>>>
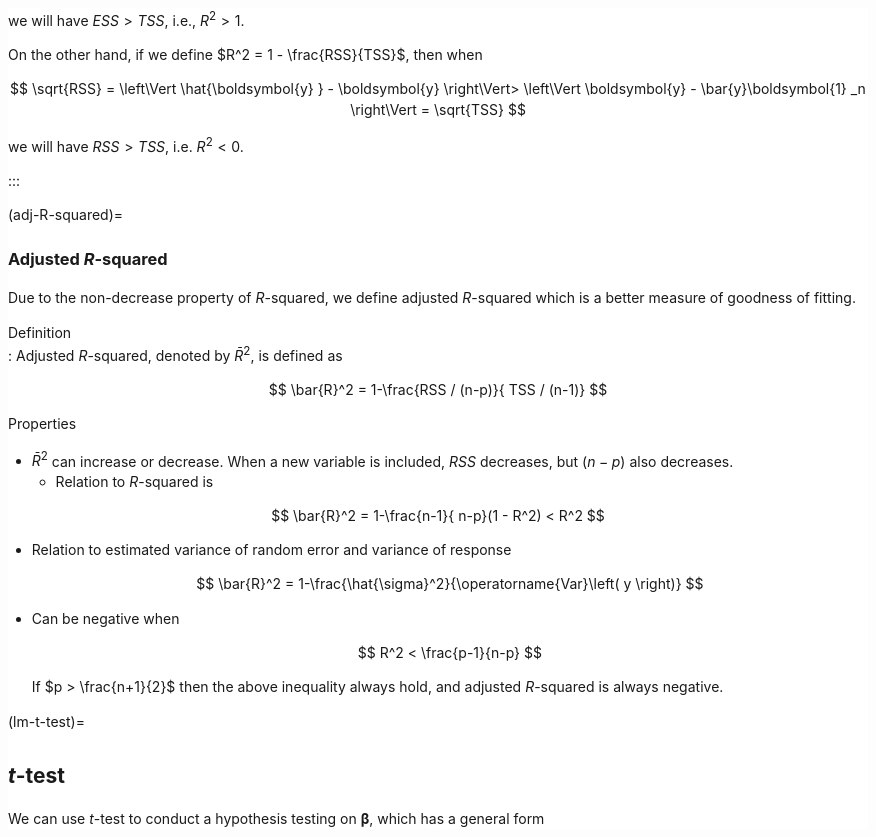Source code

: we will have $ESS > TSS$, i.e., $R^2 > 1$.

On the other hand, if we define $R^2 = 1 - \frac{RSS}{TSS}$, then when

$$
\sqrt{RSS} = \left\Vert \hat{\boldsymbol{y} } -  \boldsymbol{y} \right\Vert> \left\Vert \boldsymbol{y} - \bar{y}\boldsymbol{1} _n \right\Vert = \sqrt{TSS}
$$

we will have $RSS > TSS$, i.e. $R^2 < 0$.

:::



(adj-R-squared)=
### Adjusted $R$-squared


Due to the non-decrease property of $R$-squared, we define adjusted $R$-squared which is a better measure of goodness of fitting.

Definition  
: Adjusted $R$-squared, denoted by $\bar{R}^2$, is defined as

$$
  \bar{R}^2 = 1-\frac{RSS / (n-p)}{ TSS / (n-1)}
  $$

Properties  
-   $\bar{R}^2$ can increase or decrease. When a new variable is included, $RSS$ decreases, but $(n-p)$ also decreases.
    -   Relation to $R$-squared is

$$
\bar{R}^2 = 1-\frac{n-1}{ n-p}(1 - R^2) < R^2
$$

-   Relation to estimated variance of random error and variance of response

    $$
    \bar{R}^2 = 1-\frac{\hat{\sigma}^2}{\operatorname{Var}\left( y \right)}
    $$

-   Can be negative when

    $$
    R^2 < \frac{p-1}{n-p}
    $$

    If $p > \frac{n+1}{2}$ then the above inequality always hold, and adjusted $R$-squared is always negative.


(lm-t-test)=
## $t$-test
We can use $t$-test to conduct a hypothesis testing on $\boldsymbol{\beta}$, which has a general form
<<<
WHAT THE TASK ASKS: Every entry above needs to be printed again exactly, with its pictures left out.

EXPECTED ANSWER:
Source code

: we will have $ESS > TSS$, i.e., $R^2 > 1$.

On the other hand, if we define $R^2 = 1 - \frac{RSS}{TSS}$, then when

$$
\sqrt{RSS} = \left\Vert \hat{\boldsymbol{y} } -  \boldsymbol{y} \right\Vert> \left\Vert \boldsymbol{y} - \bar{y}\boldsymbol{1} _n \right\Vert = \sqrt{TSS}
$$

we will have $RSS > TSS$, i.e. $R^2 < 0$.

:::



(adj-R-squared)=
### Adjusted $R$-squared


Due to the non-decrease property of $R$-squared, we define adjusted $R$-squared which is a better measure of goodness of fitting.

Definition  
: Adjusted $R$-squared, denoted by $\bar{R}^2$, is defined as

$$
  \bar{R}^2 = 1-\frac{RSS / (n-p)}{ TSS / (n-1)}
  $$

Properties  
-   $\bar{R}^2$ can increase or decrease. When a new variable is included, $RSS$ decreases, but $(n-p)$ also decreases.
    -   Relation to $R$-squared is

$$
\bar{R}^2 = 1-\frac{n-1}{ n-p}(1 - R^2) < R^2
$$

-   Relation to estimated variance of random error and variance of response

    $$
    \bar{R}^2 = 1-\frac{\hat{\sigma}^2}{\operatorname{Var}\left( y \right)}
    $$

-   Can be negative when

    $$
    R^2 < \frac{p-1}{n-p}
    $$

    If $p > \frac{n+1}{2}$ then the above inequality always hold, and adjusted $R$-squared is always negative.


(lm-t-test)=
## $t$-test
We can use $t$-test to conduct a hypothesis testing on $\boldsymbol{\beta}$, which has a general form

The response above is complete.